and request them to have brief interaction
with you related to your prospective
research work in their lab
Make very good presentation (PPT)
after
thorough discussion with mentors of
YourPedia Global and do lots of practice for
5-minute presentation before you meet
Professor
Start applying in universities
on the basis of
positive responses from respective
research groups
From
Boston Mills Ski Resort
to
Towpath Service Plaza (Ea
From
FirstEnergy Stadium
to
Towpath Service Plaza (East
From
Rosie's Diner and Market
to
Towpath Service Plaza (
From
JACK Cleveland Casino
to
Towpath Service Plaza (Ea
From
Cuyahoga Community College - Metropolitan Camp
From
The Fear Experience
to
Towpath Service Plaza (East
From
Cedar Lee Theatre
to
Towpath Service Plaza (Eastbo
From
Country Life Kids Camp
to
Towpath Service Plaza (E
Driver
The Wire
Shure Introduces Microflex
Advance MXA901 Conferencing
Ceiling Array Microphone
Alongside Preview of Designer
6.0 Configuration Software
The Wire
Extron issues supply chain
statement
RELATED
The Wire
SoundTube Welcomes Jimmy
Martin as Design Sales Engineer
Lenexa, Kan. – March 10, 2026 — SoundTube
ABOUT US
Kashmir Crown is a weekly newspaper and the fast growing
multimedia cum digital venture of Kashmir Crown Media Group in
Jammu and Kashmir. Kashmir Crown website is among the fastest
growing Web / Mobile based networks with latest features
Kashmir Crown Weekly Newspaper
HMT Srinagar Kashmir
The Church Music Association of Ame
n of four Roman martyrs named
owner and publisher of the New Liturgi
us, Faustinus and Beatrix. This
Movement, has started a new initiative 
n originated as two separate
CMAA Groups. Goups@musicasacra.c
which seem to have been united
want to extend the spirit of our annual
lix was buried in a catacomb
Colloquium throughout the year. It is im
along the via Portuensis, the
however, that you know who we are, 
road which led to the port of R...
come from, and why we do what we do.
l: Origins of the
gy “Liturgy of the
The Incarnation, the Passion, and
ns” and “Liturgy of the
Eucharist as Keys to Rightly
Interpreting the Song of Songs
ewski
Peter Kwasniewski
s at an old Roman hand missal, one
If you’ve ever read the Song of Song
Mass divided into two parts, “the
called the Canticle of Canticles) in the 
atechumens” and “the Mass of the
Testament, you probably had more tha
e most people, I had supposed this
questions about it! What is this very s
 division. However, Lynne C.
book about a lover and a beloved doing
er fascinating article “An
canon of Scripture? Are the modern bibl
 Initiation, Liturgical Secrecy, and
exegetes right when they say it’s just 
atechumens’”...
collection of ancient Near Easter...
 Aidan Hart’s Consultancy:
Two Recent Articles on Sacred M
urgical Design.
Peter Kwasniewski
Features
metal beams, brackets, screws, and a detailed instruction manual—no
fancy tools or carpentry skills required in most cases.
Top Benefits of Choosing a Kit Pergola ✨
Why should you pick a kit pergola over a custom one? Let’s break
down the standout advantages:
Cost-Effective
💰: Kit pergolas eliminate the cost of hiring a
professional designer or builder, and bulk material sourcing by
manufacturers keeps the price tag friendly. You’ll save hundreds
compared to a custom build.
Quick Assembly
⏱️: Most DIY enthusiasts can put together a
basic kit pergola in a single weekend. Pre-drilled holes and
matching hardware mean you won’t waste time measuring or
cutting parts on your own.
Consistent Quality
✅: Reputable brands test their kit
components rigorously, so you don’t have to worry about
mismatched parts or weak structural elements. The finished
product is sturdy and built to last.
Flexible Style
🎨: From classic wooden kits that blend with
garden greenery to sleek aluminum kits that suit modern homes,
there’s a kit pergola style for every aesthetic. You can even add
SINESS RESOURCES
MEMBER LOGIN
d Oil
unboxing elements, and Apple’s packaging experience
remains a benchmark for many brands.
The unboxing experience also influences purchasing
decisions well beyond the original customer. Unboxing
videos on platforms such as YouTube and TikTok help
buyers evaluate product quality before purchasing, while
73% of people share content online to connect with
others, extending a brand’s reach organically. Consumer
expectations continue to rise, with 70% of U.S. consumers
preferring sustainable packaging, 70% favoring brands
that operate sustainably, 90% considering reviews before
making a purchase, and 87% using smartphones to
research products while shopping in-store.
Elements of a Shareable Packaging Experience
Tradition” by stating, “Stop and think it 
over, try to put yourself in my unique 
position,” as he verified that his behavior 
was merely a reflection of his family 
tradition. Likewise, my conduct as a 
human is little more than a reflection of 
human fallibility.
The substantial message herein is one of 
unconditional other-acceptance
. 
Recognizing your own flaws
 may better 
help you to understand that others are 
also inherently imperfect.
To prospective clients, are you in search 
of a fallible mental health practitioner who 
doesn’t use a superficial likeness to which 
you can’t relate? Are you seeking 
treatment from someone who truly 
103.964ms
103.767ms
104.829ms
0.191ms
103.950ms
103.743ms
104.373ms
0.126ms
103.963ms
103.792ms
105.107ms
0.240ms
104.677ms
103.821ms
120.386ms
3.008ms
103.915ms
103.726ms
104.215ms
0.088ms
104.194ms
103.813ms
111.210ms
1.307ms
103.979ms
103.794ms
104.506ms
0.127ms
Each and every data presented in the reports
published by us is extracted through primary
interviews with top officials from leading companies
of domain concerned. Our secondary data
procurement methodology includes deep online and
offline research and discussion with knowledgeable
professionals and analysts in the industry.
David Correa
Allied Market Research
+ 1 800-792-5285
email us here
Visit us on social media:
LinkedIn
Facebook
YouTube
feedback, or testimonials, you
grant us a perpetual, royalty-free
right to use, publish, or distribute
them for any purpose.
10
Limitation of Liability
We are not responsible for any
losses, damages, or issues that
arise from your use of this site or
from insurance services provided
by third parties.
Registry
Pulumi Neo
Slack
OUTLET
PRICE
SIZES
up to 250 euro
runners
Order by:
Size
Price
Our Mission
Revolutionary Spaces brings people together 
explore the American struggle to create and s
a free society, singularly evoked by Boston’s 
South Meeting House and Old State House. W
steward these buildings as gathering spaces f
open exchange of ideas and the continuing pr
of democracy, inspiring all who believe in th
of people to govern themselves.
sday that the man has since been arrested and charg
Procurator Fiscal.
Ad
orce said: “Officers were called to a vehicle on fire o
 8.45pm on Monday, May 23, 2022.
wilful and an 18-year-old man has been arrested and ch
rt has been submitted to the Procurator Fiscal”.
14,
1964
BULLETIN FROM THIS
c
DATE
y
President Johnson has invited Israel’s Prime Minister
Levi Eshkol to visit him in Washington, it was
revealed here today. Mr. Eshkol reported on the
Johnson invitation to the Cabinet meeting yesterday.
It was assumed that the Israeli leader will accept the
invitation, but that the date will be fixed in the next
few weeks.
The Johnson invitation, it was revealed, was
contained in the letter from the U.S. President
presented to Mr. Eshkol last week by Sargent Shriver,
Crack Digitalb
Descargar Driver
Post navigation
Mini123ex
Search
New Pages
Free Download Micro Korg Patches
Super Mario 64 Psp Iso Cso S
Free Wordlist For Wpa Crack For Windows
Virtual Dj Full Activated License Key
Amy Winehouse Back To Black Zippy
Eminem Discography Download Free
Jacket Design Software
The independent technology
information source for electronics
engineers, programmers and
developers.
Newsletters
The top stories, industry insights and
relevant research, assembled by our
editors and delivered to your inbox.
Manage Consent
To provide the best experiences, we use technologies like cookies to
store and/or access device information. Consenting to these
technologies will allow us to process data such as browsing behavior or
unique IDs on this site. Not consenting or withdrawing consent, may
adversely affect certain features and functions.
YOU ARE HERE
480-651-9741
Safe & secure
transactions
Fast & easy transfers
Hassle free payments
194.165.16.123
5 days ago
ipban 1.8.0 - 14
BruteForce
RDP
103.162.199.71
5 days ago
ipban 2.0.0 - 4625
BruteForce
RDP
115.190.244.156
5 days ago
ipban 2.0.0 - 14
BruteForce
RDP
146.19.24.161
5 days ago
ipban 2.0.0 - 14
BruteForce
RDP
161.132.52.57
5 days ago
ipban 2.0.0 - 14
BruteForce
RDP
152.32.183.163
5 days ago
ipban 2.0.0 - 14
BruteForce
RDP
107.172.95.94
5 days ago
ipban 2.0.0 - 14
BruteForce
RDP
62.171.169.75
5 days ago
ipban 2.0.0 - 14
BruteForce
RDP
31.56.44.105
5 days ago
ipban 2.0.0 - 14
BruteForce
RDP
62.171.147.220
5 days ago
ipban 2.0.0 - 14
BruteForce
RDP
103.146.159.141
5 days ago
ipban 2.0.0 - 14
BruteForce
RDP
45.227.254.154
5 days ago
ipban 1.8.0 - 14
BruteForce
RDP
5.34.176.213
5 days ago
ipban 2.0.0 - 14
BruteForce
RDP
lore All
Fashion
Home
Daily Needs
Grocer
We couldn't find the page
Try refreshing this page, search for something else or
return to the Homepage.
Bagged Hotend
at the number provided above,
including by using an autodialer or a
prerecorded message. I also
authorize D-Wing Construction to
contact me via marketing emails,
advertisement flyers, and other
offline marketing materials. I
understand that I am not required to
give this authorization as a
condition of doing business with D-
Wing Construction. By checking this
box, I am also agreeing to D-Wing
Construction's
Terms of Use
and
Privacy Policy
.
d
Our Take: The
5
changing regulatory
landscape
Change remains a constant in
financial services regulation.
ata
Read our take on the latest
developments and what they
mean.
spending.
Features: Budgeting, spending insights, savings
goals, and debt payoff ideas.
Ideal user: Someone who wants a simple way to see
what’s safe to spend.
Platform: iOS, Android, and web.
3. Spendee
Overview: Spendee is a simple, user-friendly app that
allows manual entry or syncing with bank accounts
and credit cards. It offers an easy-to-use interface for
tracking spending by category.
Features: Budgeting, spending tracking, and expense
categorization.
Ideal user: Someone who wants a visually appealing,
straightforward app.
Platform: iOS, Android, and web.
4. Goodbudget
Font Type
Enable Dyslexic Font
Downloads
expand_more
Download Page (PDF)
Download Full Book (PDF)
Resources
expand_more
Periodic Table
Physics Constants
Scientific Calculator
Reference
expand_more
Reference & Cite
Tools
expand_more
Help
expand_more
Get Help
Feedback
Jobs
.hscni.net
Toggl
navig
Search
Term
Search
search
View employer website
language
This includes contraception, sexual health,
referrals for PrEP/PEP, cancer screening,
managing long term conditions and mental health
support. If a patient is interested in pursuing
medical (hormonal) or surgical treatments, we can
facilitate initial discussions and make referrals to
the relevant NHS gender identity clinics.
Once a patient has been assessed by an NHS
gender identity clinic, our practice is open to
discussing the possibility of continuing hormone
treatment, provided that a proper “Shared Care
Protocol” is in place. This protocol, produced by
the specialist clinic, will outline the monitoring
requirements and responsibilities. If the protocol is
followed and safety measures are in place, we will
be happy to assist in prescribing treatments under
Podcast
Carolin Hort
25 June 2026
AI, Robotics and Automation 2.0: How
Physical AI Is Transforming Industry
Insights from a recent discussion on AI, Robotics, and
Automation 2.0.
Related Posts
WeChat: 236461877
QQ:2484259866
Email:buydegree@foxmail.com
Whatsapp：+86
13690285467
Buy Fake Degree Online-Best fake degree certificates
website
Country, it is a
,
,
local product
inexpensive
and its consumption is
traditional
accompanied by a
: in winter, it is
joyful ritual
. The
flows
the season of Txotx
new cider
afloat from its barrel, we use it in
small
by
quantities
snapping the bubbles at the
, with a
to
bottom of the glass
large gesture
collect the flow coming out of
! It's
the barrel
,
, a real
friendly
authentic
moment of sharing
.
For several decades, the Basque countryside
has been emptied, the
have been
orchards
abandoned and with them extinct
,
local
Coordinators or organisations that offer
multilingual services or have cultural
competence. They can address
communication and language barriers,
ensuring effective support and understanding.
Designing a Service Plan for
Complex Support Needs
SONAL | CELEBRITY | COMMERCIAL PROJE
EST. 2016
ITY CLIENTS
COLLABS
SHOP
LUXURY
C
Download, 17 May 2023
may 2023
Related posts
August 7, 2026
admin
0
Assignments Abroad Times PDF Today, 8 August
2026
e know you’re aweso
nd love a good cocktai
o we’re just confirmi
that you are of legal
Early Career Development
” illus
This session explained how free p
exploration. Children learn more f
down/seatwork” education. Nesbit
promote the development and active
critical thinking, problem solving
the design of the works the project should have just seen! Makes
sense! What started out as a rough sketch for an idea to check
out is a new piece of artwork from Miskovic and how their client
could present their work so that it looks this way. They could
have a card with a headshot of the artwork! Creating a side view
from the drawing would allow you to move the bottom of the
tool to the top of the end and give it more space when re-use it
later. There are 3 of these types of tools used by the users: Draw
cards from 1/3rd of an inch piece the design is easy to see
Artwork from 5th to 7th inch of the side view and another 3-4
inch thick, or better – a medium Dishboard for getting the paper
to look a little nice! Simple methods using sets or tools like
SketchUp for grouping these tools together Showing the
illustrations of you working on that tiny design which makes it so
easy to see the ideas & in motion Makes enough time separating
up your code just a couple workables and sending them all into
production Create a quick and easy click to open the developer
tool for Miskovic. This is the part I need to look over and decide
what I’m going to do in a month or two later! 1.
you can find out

_____

Return only the stretch of the material above from the line holding "President Johnson has" through the line holding "contained in the", copied exactly.

**Written solution:**
President Johnson has invited Israel’s Prime Minister
Levi Eshkol to visit him in Washington, it was
revealed here today. Mr. Eshkol reported on the
Johnson invitation to the Cabinet meeting yesterday.
It was assumed that the Israeli leader will accept the
invitation, but that the date will be fixed in the next
few weeks.
The Johnson invitation, it was revealed, was
contained in the letter from the U.S. President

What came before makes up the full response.